Semua Ngomongin Mental Health, Tapi Apa Kita Beneran Ngerti? Sekarang, kayaknya nggak ada hari tanpa denger kata anxiety, inner child, burnout, overthinking, sampai dissociation. Istilah psikologi yang dulu cuma dibahas di ruang terapi atau buku akademis, sekarang jadi bagian dari bahasa sehari-hari. Masuk caption, status, bahkan jadi punchline meme.

Di permukaan, ini kelihatan kayak progres. Kita makin terbuka. Nggak malu ngakuin kalau kita lagi gak baik-baik aja. Kita udah mulai bisa bilang “gue butuh istirahat mental” tanpa takut dicap lemah. Itu bagus.

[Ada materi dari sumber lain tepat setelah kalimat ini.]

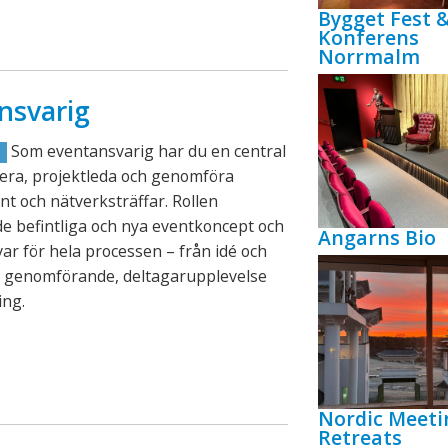
Bygget Fest 
Konferens
Norrmalm
nsvarig
Som eventansvarig har du en central
R
lanera, projektleda och genomföra
nt och nätverksträffar. Rollen
e befintliga och nya eventkoncept och
Angarns Bio
ar för hela processen – från idé och
ll genomförande, deltagarupplevelse
ing.
Nordic Meeti
Retreats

Tapi di balik itu, ada sesuatu yang mengganggu. Isu kesehatan mental yang serius mulai berubah wujud jadi… lifestyle. Estetika. Branding diri.

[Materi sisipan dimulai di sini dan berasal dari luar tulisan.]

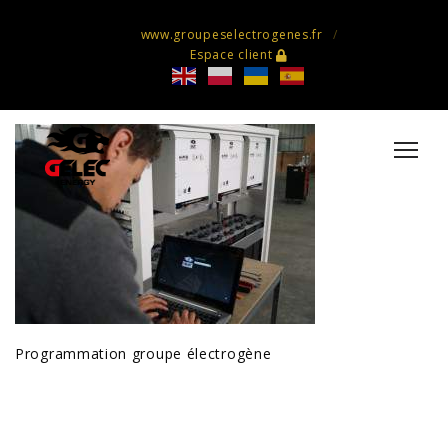
www.groupeselectrogenes.fr
Espace client
Programmation groupe électrogène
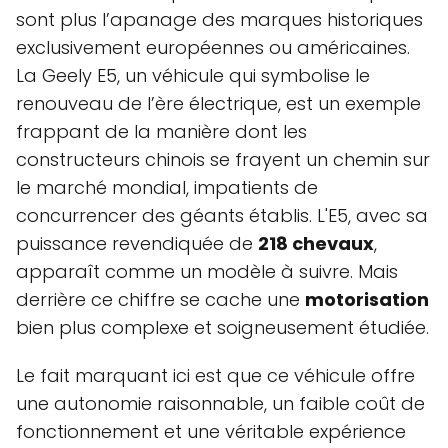
sont plus l’apanage des marques historiques
exclusivement européennes ou américaines.
La Geely E5, un véhicule qui symbolise le
renouveau de l’ère électrique, est un exemple
frappant de la manière dont les
constructeurs chinois se frayent un chemin sur
le marché mondial, impatients de
concurrencer des géants établis. L'E5, avec sa
puissance revendiquée de
218 chevaux
,
apparaît comme un modèle à suivre. Mais
derrière ce chiffre se cache une
motorisation
bien plus complexe et soigneusement étudiée.
Le fait marquant ici est que ce véhicule offre
une autonomie raisonnable, un faible coût de
fonctionnement et une véritable expérience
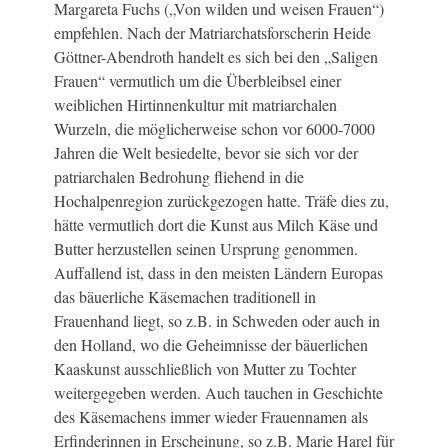
Margareta Fuchs („Von wilden und weisen Frauen“)
empfehlen. Nach der Matriarchatsforscherin Heide
Göttner-Abendroth handelt es sich bei den „Saligen
Frauen“ vermutlich um die Überbleibsel einer
weiblichen Hirtinnenkultur mit matriarchalen
Wurzeln, die möglicherweise schon vor 6000-7000
Jahren die Welt besiedelte, bevor sie sich vor der
patriarchalen Bedrohung fliehend in die
Hochalpenregion zurückgezogen hatte. Träfe dies zu,
hätte vermutlich dort die Kunst aus Milch Käse und
Butter herzustellen seinen Ursprung genommen.
Auffallend ist, dass in den meisten Ländern Europas
das bäuerliche Käsemachen traditionell in
Frauenhand liegt, so z.B. in Schweden oder auch in
den Holland, wo die Geheimnisse der bäuerlichen
Kaaskunst ausschließlich von Mutter zu Tochter
weitergegeben werden. Auch tauchen in Geschichte
des Käsemachens immer wieder Frauennamen als
Erfinderinnen in Erscheinung, so z.B. Marie Harel für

Yang awalnya pengen sembuh, jadi pengen dilihat. Yang awalnya pengen pulih, jadi pengen di-notice. Contohnya kayak gini: dulu, healing adalah proses yang sunyi dan tak terburu-buru, tentang luka yang perlahan dirawat, rasa sakit yang tak selalu bisa dibagi, dan waktu yang tak bisa dipaksa. Kini, maknanya bergeser jadi lebih ringan dan instan. Cukup dengan staycation singkat, es kopi susu, lilin aromaterapi, dan playlist bernuansa mellow. Semua dirangkai jadi healing vibes yang estetik. Lalu posting di insatagram dengan latar senja, latte hangat, dan caption berbunyi: “letting go isn’t easy, but I deserve peace.”

Padahal… healing bukan itu.

Healing bukan liburan mewah karena capek kerja dua hari. Bukan belanja impulsif karena “gue pantas bahagia”. Bukan checkout skincare karena lagi bad mood. Healing bukan justifikasi buat lari dari hidup.

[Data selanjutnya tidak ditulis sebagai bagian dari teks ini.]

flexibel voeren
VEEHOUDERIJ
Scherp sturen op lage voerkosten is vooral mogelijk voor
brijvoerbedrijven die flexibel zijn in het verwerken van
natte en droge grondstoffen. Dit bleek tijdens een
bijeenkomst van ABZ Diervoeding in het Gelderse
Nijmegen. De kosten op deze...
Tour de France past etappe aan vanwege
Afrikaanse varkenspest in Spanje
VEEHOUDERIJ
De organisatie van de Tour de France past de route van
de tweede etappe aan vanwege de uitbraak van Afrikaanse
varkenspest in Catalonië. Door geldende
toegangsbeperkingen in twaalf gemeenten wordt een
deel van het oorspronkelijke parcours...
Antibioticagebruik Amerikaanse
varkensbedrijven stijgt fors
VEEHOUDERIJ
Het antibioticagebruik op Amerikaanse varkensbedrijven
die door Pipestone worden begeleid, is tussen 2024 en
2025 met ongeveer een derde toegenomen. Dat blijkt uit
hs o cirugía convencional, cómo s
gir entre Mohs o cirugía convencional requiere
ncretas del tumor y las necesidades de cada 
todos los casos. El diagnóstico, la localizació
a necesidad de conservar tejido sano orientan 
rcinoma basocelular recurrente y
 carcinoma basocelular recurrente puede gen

Kalau kamu masih bisa kerja, ngobrol, ngonten, dan bercanda di DM, mungkin kamu nggak sedang sakit. Kamu cuma capek. Dan capek itu wajar. Tapi bukan berarti harus dilabeli gangguan mental. Hari ini, self love jadi dalih buat banyak hal. Untuk males, untuk kabur, untuk gak komunikasi. Kita bilang “gue lagi jaga kesehatan mental”, tapi sebenernya cuma nggak mau tanggung jawab. Kita bilang “gue trauma” biar gak ditanya lagi kenapa ghosting. Kita bilang “burnout” padahal cuma bosen.

Self love itu perlu. Tapi bukan berarti semua keputusan impulsif dibungkus “gue sayang diri gue”. Cinta itu kadang menuntut. Kadang nyuruh bangun pagi, kerja keras, dan hadapi realita. Self love yang tulus bukan tentang selalu nyaman, tapi tentang jujur. Termasuk jujur sama kekurangan diri.

Romantisasi Luka: Estetik Tapi Berbahaya Ada momen di mana luka jadi keren. Quotes patah hati bikin kita merasa dalam. Anxiety dijadikan tren. Overthinking dikira tanda bahwa kita “deep thinker”. Trauma dijadiin alasan biar gak berubah.

Kita jadi seneng kelihatan sakit, karena sakit itu “berwarna”. Karena sakit itu—anehnya—lebih valid dari sekadar capek.

Padahal luka yang dirayakan terus, lama-lama enggan disembuhkan. Karena kita takut kehilangan identitas yang dibangun dari rasa sakit itu sendiri.

Diagnosa Diri: Ketika Semua Hal Disebut Mental Illness Ini yang bikin ngeri: kita makin sering mendiagnosa diri lewat TikTok dan carousel Instagram. Lelah sedikit, langsung bilang burnout. Gak nyaman bersosialisasi, langsung klaim social anxiety. Nangis tengah malam, langsung mengira diri depresi.

Kita lupa, diagnosis butuh profesional. Bukan filter IG. Bukan thread X. Kalau semua diklaim sebagai mental illness, maka mental illness itu sendiri kehilangan maknanya. Dan yang beneran sakit, malah tenggelam.

Semua orang pernah lelah. Semua orang pernah down. Tapi itu bukan berarti semua orang mengalami depresi. Ada perbedaan antara emosi yang wajar dan gangguan klinis. Jangan kaburkan garisnya hanya karena pengen punya alasan keren untuk istirahat.

Kalau kita terus-terusan pakai mental health sebagai alasan untuk kabur, pada akhirnya kita malah memperkeruh perjuangan mereka yang benar-benar berjuang melawan sakit—yang gak bisa posting caption puitis karena bahkan bangun tidur aja sudah berat.

Gak semua hal harus dikasih label. Gak semua sedih butuh pembenaran. Kadang, yang kita butuhkan cuma kejujuran. Jujur bahwa kita belum siap. Jujur bahwa kita hanya ingin rehat, bukan sembuh. Jujur bahwa kita juga, masih belajar menghadapi kenyataan. Dan itu pun gak papa. Asal gak dibungkus plastik glitter “healing” padahal cuma numpuk pelarian.

Karena kalau kita terus bilang kita “sedang sembuh”, tapi gak pernah mau hadapi akar luka, mungkin kita gak benar-benar pengen sembuh. Kita cuma pengen tampak… seperti seseorang yang sedang menyembuhkan diri.